VILNIUS, Lithuania — The vast Russian military exercises that ended this week showed off a muscular fighting force practicing state-on-state warfare, NATO’s deputy military commander said, in one of the first assessments of a large-scale operation that put Russia’s neighbors on nervous alert.
The Zapad exercise, which rehearsed a conflict along Russia’s western borders, showed off a force that was marshaling itself “probably more quickly, more efficiently, with this underlying message that if you thought we were in decay, we’re not,” NATO’s Deputy Supreme Allied Commander Europe, British Gen. James Everard, said in an interview.
The exercise, whose active phase ended Wednesday, is an every-four-years effort that was held this month for the first time since Russia in 2014 annexed Crimea from Ukraine then sparked war in the eastern part of the country. Because Russia used exercises as cover ahead of both its operations in Ukraine and its 2008 invasion of Georgia, its neighbors were cautious this time as the Kremlin fired up its military machine.
Now Western allies are sifting through intelligence reports and starting the arduous work of assessing Russia’s military capability, which is deep into a reform that has translated the force from a neglected and struggling group into one that for two years has been able to project power into Syria, far from Russia’s borders.

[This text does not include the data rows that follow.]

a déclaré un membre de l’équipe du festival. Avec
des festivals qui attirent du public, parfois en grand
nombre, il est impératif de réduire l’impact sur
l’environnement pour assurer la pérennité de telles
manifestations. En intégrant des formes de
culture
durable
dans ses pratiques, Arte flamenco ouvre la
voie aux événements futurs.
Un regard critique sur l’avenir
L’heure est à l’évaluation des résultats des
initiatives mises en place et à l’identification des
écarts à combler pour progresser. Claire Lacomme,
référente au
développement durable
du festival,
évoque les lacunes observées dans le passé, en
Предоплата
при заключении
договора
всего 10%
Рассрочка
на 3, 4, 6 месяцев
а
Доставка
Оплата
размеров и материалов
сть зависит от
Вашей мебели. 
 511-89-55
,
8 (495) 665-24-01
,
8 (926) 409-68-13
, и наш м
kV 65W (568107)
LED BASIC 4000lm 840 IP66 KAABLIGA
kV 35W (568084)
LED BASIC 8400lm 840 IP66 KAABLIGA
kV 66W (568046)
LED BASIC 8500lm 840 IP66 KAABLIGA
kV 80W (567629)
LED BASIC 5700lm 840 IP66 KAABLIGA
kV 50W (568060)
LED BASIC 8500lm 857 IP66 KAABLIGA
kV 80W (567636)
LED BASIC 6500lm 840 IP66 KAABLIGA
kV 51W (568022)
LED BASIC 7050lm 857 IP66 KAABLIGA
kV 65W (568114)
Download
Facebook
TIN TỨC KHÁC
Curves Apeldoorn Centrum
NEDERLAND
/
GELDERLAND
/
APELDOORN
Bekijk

Everard said that the first formal assessments would likely not be ready before the end of October. But he said that some of the basics of effective large-scale warfare — an ability to pick up and move large numbers of troops, and then command them effectively — were on clear display.
“You see a recognition in the Russian hierarchy that if you are going to have a foundation of military force behind your stratagem, and I think they do, then it needs to work,” he said.
Military analysts also said the exercise was a chance for the Kremlin to shoot a message straight to the Pentagon and its allies that Russia has a formidable fighting force capable of mobilizing across its enormous territory — and it needs to be reckoned with.
But if the exercises showed off a Russian military that is much better trained and equipped than at any point since the Soviet collapse, the scenario of the exercises — an enemy from the West tries to overthrow the government in Moscow’s ally, Belarus, and is beaten back — also may reveal Russia’s greatest handicap.
Moscow says it is convinced it is under threat of assault by a hostile force in the West that is determined to bring its military to Russia’s borders. This, as President Vladimir Putin sees it, has already been done in the Baltics. He believes the United States and NATO were the instigators of street protests that forced Ukraine’s president to flee to Russia in 2014.
Viewed from that perspective, Zapad was intended to reinforce a point Putin made in December: That Russia is “stronger than any aggressor.”
“Russia is acting on a faulty threat assessment and seeks to fashion a military response to largely imaginary threats and challenges that are not military in nature,” said Vladimir Frolov, an independent foreign policy analyst based in Moscow. “It’s all about strategic messaging of coercion and compellence directed at the U.S. and NATO, to prevent things the West has no intention of doing or the capability to accomplish.”
NATO says it is a defensive alliance and creates no military threat to Russia. Many NATO officials disbelieve the Kremlin’s stated concerns, saying they are an excuse to practice for war against the West.